GENRE: Drama, Disaster
DIRECTOR: Peter Berg
STARS: Mark Wahlberg, Kurt Russell, John Malkovich
PLOT: Chronicling the courage of those who worked on the Deepwater Horizon and the extreme moments of bravery and survival in the face of what would become one of the biggest man-made disasters in world history.
A couple of months ago on the MovieMuse Podcast, the team discussed how soon was too soon when making a movie of a real life disaster. Whilst we may not have managed to get a unanimous agreement on that question, Deepwater Horizon feels pretty close to the line.
Just six years after eleven men died in America’s worst ever oil disaster, Mark Wahlberg puts on his hero boots to bring us the 70% true account (according to Mike Williams, the man that Wahlberg plays) of that fateful day.
Mike is the chief electronics technician on the rig and along with ‘Mr. Jimmy’, the crew manager played by Kurt Russel, he keeps the drills drilling and the pumps pumping. Arriving at the rig for a 3 week stint they find that the previous crew has been sent back home early by the penny pinching oil company execs, without completing their scheduled safety tests. It is from this point that we are thrown into the chaos as an initial slow burn explodes into a fiery tempest twisted metal, broken limbs and lost lives.
Director Peter Berg has experience of maritime blockbusters from his work on the 2012 disappointment Battleship and this is used extremely well as the 320ft drilling rig and its 146 crew are tossed and blown, battered and burned for an hour long assault on the eyes and the heart. There are times that will make you stare wide eyed and agog, then there are times that will make your eyes fill and your gut sink. But unfortunately Berg is too often stuck in disaster movie mode and the film certainly isn’t without faults.

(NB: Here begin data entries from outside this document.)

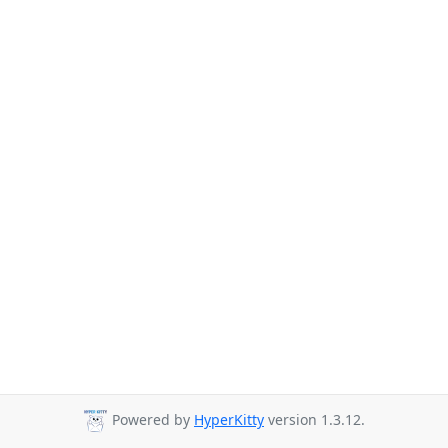
Powered by
HyperKitty
version 1.3.12.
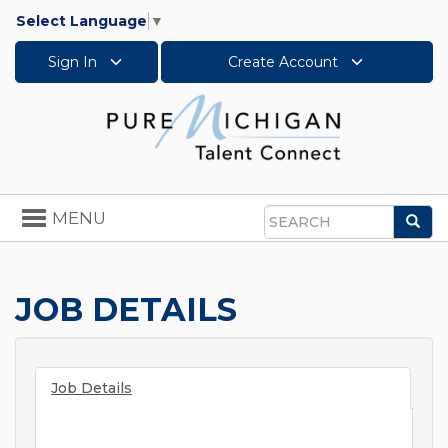
Select Language
▼
Sign In
Create Account
Toggle
MENU
Sea
navigation
Search
JOB DETAILS
Job Details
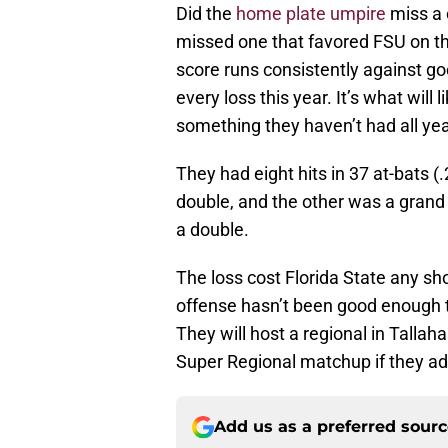
Did the
home plate umpire
miss a 
missed one that favored FSU on the 
score runs consistently against go
every loss this year. It’s what will
something they haven’t had all yea
They had eight hits in 37 at-bats 
double, and the other was a grand 
a double.
The loss cost Florida State any sho
offense hasn’t been good enough to
They will host a regional in Talla
Super Regional matchup if they a
Add us as a preferred sour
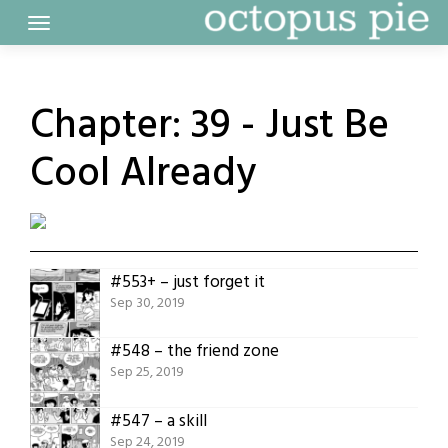
Skip
to
content
Chapter:
39 - Just Be
Cool Already
#553+ – just forget it
Sep 30, 2019
#548 – the friend zone
Sep 25, 2019
#547 – a skill
Sep 24, 2019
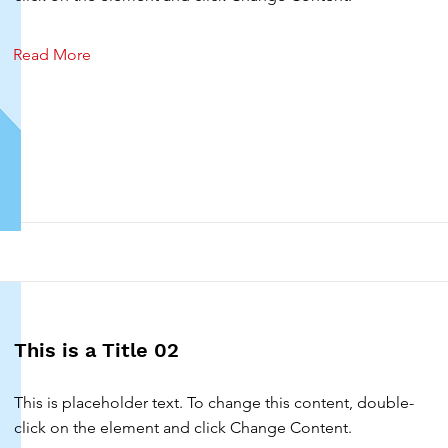
Read More
This is a Title 02
This is placeholder text. To change this content, double-
click on the element and click Change Content.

At the start we are treated to a little backstory on Mike. A devoted husband and father with a doting daughter who is just oh so proud of her daddy. The perfect family unit is ladled on a little thick though and I really must question the choice of Kate Hudson as his loving wife. Whilst she plays the part perfectly functionally, the standard true-to-life-drama photo montage at the end of the film shows a lady who you feel would be nothing like the character on show (in looks or lifestyle). Furthermore, the overeagerness to ensure that BP are presented as the devil’s less trustful brother teeters on pantomime. We also get a dreadful attempt at CGI rag-doll physics as a plucky operator is thrown from his crane gantry into the flaming sea.

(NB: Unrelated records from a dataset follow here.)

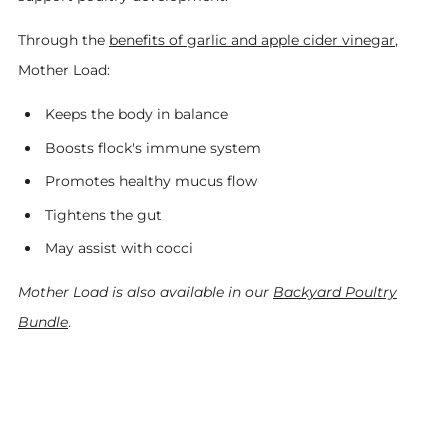
Through the
benefits of garlic and apple cider vinegar
,
Mother Load:
Keeps the body in balance
Boosts flock's immune system
Promotes healthy mucus flow
Tightens the gut
May assist with cocci
Mother Load is also available in our
Backyard Poultry
Bundle
.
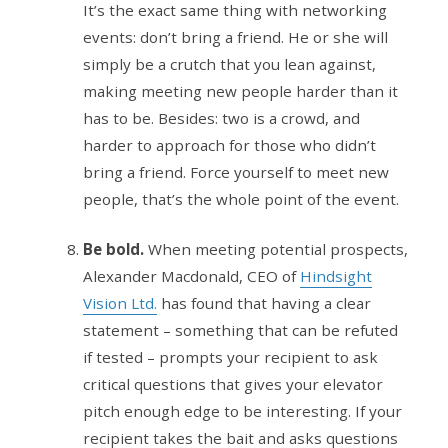
It’s the exact same thing with networking
events: don’t bring a friend. He or she will
simply be a crutch that you lean against,
making meeting new people harder than it
has to be. Besides: two is a crowd, and
harder to approach for those who didn’t
bring a friend. Force yourself to meet new
people, that’s the whole point of the event.
Be bold.
When meeting potential prospects,
Alexander Macdonald, CEO of
Hindsight
Vision Ltd.
has found that having a clear
statement – something that can be refuted
if tested – prompts your recipient to ask
critical questions that gives your elevator
pitch enough edge to be interesting. If your
recipient takes the bait and asks questions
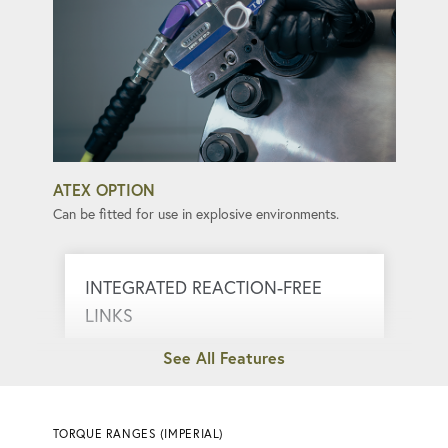
ATEX OPTION
Can be fitted for use in explosive environments.
INTEGRATED REACTION-FREE
LINKS
Eliminate kickback, ensuring smooth and
safe torque application.
TORQUE RANGES (IMPERIAL)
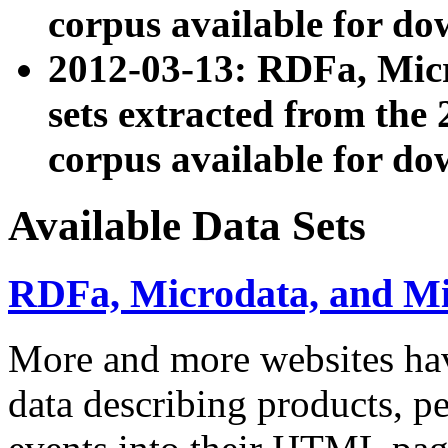
corpus available for do
2012-03-13: RDFa, Mic
sets extracted from t
corpus available for do
Available Data Sets
RDFa, Microdata, and M
More and more websites hav
data describing products, pe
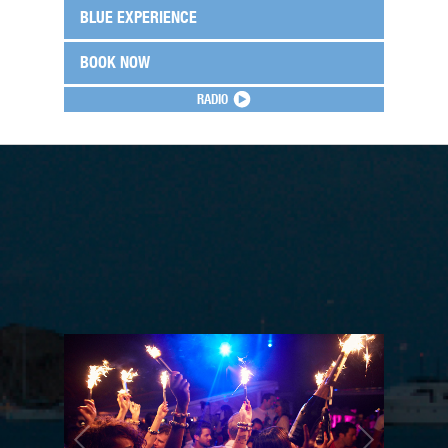
BLUE EXPERIENCE
BOOK NOW
RADIO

But the quality of the acting (both Russell and Malkovich are great), the scale of the visuals and the sheer emotion of the film at its heights are enough to gloss over its shortcomings. Deepwater Horizon isn’t the perfect way to tell a true tale, nor is it the greatest disaster movie, but it ticks enough boxes in truth, action, heart and drama to be a highly entertaining movie in its own right.